A Standard Corpus of Present-Day Edited American
English, for use with Digital Computers.




In [3]:
brown.fileids()[:5]

['ca01', 'ca02', 'ca03', 'ca04', 'ca05']

In [4]:
brown.categories()

['adventure',
 'belles_lettres',
 'editorial',
 'fiction',
 'government',
 'hobbies',
 'humor',
 'learned',
 'lore',
 'mystery',
 'news',
 'religion',
 'reviews',
 'romance',
 'science_fiction']

In [5]:
brown.sents('ca01')[0]

['The',
 'Fulton',
 'County',
 'Grand',
 'Jury',
 'said',
 'Friday',
 'an',
 'investigation',
 'of',
 "Atlanta's",
 'recent',
 'primary',
 'election',
 'produced',
 '``',
 'no',
 'evidence',
 "''",
 'that',
 'any',
 'irregularities',
 'took',
 'place',
 '.']

## 2. Compiling a list of the most popular words in the corpus

We will supply all the words in the corpus to `FreqDist` to count the number of times each word appears.

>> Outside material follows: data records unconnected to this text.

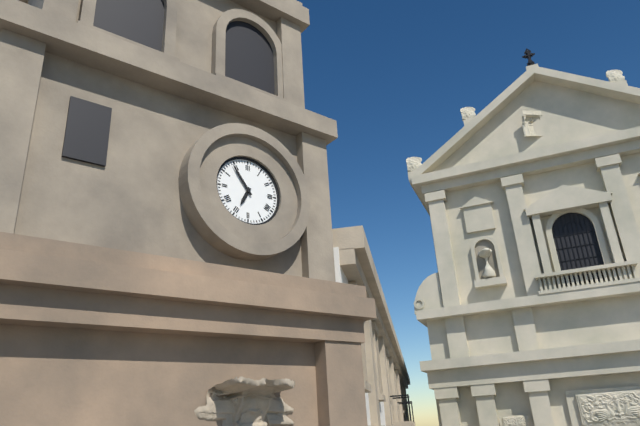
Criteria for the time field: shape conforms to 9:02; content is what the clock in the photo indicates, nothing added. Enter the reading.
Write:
6:54
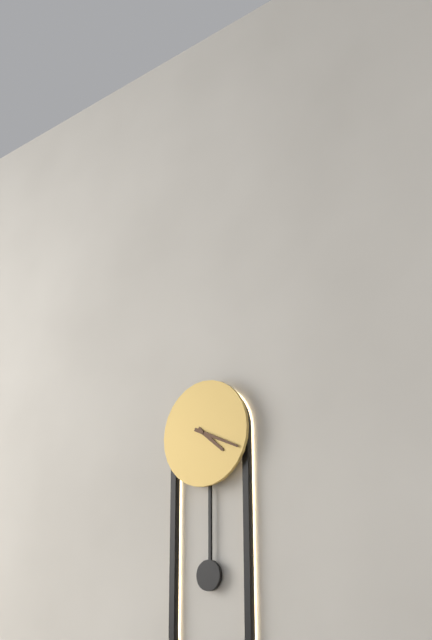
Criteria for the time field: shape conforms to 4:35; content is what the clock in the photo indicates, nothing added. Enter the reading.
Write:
4:19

We will use Python strings’ `isalpha()` method to make sure that punctuation tokens are not included, even though this will also exclude words like `1` (very common), `Aug.`, `1913`, `13th`, `over-all`, etc.

In [6]:
from nltk import FreqDist

word_freq_in_corpus = FreqDist(w.lower() for w in brown.words() if w.isalpha())
word_freq_in_corpus

FreqDist({'the': 69971, 'of': 36412, 'and': 28853, 'to': 26158, 'a': 23195, 'in': 21337, 'that': 10594, 'is': 10109, 'was': 9815, 'he': 9548, ...})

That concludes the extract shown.